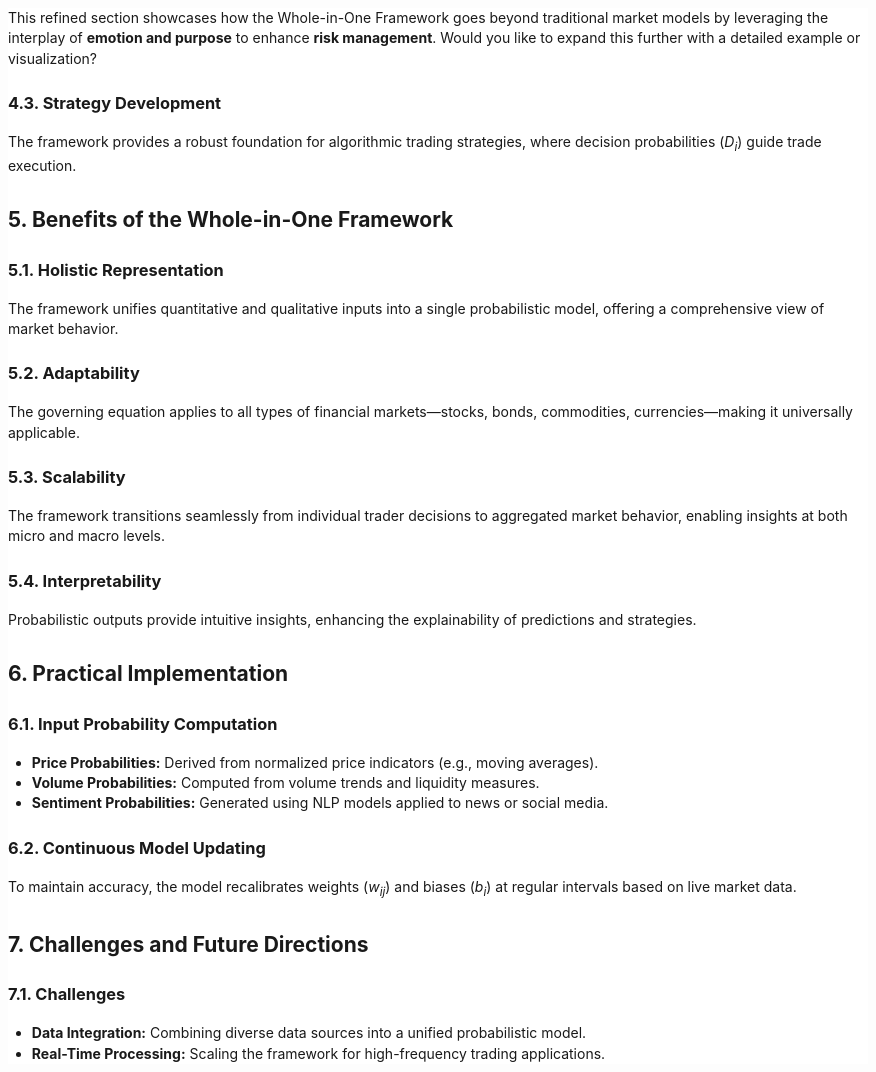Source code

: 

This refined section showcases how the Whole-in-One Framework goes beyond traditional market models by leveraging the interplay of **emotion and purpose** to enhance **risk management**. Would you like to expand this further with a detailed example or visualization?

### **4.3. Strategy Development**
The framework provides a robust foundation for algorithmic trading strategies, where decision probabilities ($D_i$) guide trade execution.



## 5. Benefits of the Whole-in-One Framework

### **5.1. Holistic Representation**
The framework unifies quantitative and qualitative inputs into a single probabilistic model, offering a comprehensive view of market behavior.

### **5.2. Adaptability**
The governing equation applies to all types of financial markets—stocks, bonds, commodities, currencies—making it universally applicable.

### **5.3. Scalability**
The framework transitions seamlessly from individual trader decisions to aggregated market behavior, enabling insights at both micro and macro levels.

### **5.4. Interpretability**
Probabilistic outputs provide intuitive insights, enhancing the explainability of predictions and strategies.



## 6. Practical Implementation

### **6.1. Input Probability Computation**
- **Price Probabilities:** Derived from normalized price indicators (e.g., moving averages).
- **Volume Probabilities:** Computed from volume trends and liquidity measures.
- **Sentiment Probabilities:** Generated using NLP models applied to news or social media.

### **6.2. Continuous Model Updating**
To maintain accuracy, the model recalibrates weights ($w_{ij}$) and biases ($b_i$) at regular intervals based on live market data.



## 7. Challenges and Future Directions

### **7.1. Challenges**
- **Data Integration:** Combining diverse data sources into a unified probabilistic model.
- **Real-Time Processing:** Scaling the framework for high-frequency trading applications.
--
▸ What you have to do
Each line of the data above is to be output exactly; the pictures are not to appear.

▸ Answer box
Source code

: 

This refined section showcases how the Whole-in-One Framework goes beyond traditional market models by leveraging the interplay of **emotion and purpose** to enhance **risk management**. Would you like to expand this further with a detailed example or visualization?

### **4.3. Strategy Development**
The framework provides a robust foundation for algorithmic trading strategies, where decision probabilities ($D_i$) guide trade execution.



## 5. Benefits of the Whole-in-One Framework

### **5.1. Holistic Representation**
The framework unifies quantitative and qualitative inputs into a single probabilistic model, offering a comprehensive view of market behavior.

### **5.2. Adaptability**
The governing equation applies to all types of financial markets—stocks, bonds, commodities, currencies—making it universally applicable.

### **5.3. Scalability**
The framework transitions seamlessly from individual trader decisions to aggregated market behavior, enabling insights at both micro and macro levels.

### **5.4. Interpretability**
Probabilistic outputs provide intuitive insights, enhancing the explainability of predictions and strategies.



## 6. Practical Implementation

### **6.1. Input Probability Computation**
- **Price Probabilities:** Derived from normalized price indicators (e.g., moving averages).
- **Volume Probabilities:** Computed from volume trends and liquidity measures.
- **Sentiment Probabilities:** Generated using NLP models applied to news or social media.

### **6.2. Continuous Model Updating**
To maintain accuracy, the model recalibrates weights ($w_{ij}$) and biases ($b_i$) at regular intervals based on live market data.



## 7. Challenges and Future Directions

### **7.1. Challenges**
- **Data Integration:** Combining diverse data sources into a unified probabilistic model.
- **Real-Time Processing:** Scaling the framework for high-frequency trading applications.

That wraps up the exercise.